The leaders of Baltimore County Public Schools, in partnership with the rest of the state of Maryland, have finally realized that there is more than one way to assess a student’s success in school. For at least the last 5 years, Baltimore Schools have been telling their students that they must pass four High School Assessments by the end of their senior year of high school to graduate and get that diploma. The assessments taken by Baltimore Schools students are in algebra, biology, American government, and English. The problems with this blanket policy are obvious. Teachers in the Baltimore Schools spend 13 years of a student’s educational career doing their best to give them the type of Baltimore Schools learning experiences they need the most. For example, students who need extra help with Math, speak a language other than English, or those who would benefit from the challenge of a tougher writing class. Students must be held accountable to the same standards, but they don’t all learn the same way, and it’s not fair to test them all the same.
Maryland schools Superintendent Nancy S. Grasmick says that Baltimore Schools students who repeatedly fail the exams will be allowed to do a senior project instead. The proposal was made in response to the fact that a minimum of 2,000 students across the state in the Class of 2009 may not graduate because of their poor performance on the state tests. Baltimore Schools students have quite a while to take and pass the tests; if they fail one or two, they can retake it. Under this new plan, for example, Baltimore Schools students who pass two of the four tests could do their senior projects in the subjects they’ve failed. Grasmick insists that the project will be rigorous, and would require the Baltimore Schools student’s entire senior year to complete.

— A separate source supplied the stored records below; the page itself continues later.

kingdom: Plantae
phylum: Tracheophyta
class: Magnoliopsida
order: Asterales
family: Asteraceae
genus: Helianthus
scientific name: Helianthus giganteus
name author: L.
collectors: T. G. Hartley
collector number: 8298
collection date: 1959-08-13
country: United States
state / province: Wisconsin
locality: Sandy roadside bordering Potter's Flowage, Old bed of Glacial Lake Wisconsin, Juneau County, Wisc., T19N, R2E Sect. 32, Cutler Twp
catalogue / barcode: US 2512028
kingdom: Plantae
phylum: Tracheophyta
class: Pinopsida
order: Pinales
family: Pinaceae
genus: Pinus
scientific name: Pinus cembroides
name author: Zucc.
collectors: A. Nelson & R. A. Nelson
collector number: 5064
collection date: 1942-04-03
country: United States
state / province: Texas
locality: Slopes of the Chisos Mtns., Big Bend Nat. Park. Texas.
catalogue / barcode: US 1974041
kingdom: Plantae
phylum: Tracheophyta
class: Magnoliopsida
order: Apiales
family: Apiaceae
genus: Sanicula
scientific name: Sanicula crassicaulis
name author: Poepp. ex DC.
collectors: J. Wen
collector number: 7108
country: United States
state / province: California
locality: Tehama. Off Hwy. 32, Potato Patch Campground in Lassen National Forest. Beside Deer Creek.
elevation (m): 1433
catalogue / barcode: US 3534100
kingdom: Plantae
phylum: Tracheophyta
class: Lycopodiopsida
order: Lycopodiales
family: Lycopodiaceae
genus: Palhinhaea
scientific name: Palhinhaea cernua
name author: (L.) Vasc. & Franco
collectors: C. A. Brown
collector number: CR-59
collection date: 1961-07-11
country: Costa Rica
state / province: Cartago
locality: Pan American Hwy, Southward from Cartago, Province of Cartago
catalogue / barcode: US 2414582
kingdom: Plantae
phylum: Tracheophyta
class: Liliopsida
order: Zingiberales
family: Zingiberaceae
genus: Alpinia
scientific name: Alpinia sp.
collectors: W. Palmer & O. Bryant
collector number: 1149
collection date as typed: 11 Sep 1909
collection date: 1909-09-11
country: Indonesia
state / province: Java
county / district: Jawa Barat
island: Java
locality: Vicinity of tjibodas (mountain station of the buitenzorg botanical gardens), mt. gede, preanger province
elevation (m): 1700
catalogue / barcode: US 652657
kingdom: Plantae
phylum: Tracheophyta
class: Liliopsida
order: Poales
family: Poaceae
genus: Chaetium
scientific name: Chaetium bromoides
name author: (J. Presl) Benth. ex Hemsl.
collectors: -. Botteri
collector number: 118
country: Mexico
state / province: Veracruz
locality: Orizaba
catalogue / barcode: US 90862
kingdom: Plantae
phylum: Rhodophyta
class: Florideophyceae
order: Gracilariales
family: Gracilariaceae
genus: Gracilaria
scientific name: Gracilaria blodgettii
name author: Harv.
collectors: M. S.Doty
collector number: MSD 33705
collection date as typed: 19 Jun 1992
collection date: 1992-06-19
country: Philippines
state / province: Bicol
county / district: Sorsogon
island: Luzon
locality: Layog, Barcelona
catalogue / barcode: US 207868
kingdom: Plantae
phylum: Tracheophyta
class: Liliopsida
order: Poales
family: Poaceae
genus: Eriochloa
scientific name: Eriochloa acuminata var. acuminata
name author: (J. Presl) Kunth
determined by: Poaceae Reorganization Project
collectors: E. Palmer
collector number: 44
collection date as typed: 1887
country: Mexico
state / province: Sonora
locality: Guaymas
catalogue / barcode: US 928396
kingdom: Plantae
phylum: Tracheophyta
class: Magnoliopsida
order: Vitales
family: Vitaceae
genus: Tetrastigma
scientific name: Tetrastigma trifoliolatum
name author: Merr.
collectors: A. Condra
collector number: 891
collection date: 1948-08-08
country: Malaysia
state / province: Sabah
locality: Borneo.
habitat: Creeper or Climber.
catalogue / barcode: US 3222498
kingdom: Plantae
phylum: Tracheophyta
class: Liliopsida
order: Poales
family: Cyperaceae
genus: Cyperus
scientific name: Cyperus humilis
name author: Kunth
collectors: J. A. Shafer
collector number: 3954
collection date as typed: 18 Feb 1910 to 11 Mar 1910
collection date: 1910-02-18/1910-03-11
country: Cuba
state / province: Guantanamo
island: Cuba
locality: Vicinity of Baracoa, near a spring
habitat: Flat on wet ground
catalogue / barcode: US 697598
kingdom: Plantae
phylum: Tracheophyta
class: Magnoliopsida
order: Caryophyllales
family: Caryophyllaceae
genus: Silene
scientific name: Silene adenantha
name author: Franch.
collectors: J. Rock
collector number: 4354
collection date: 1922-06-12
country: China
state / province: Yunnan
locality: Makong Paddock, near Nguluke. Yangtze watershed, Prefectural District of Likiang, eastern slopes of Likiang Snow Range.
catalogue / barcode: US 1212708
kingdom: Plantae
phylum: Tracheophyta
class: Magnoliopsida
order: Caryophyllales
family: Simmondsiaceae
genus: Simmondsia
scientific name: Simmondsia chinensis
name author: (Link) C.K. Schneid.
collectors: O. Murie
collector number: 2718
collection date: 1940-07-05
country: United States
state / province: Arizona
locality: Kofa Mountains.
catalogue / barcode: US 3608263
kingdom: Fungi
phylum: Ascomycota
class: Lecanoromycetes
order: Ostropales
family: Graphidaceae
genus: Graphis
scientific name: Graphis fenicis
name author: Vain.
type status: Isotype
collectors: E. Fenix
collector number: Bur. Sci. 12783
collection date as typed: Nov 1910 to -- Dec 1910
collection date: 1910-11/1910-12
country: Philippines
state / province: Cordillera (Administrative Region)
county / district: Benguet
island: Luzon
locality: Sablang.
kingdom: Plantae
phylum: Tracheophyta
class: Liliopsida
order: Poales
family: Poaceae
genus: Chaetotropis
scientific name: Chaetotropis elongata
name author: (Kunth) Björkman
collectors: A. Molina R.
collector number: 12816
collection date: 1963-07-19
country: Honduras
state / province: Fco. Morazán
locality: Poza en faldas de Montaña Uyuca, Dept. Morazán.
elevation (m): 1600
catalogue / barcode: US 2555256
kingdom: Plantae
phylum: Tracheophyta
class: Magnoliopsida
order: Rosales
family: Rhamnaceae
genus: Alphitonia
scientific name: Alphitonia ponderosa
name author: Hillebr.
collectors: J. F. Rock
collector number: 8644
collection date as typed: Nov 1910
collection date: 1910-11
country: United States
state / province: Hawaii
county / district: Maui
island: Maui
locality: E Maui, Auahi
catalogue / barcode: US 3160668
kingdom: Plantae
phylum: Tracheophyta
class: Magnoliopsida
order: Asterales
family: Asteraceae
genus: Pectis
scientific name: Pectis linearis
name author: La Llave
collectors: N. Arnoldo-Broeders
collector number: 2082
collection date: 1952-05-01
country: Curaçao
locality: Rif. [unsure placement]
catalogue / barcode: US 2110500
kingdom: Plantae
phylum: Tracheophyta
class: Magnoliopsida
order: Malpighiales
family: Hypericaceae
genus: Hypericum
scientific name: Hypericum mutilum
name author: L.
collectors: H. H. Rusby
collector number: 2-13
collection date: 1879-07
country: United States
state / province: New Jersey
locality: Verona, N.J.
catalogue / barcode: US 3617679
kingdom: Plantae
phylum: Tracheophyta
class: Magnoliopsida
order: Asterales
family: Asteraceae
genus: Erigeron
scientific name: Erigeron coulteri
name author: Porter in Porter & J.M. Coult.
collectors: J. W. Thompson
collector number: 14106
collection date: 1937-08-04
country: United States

Detractors say that by telling Baltimore Schools students they don’t have to pass the exams will mean that they won’t take them seriously. Also of concern is that the students in Baltimore Schools must fail before they can take advantage of this alternative means of assessment. Students and their Baltimore Schools teachers should be given a choice in the type of assessments would best reflect what they have learned. Most, if not all, teachers keep portfolios on a student’s work throughout the school year, with the purpose of assessing a student’s progress.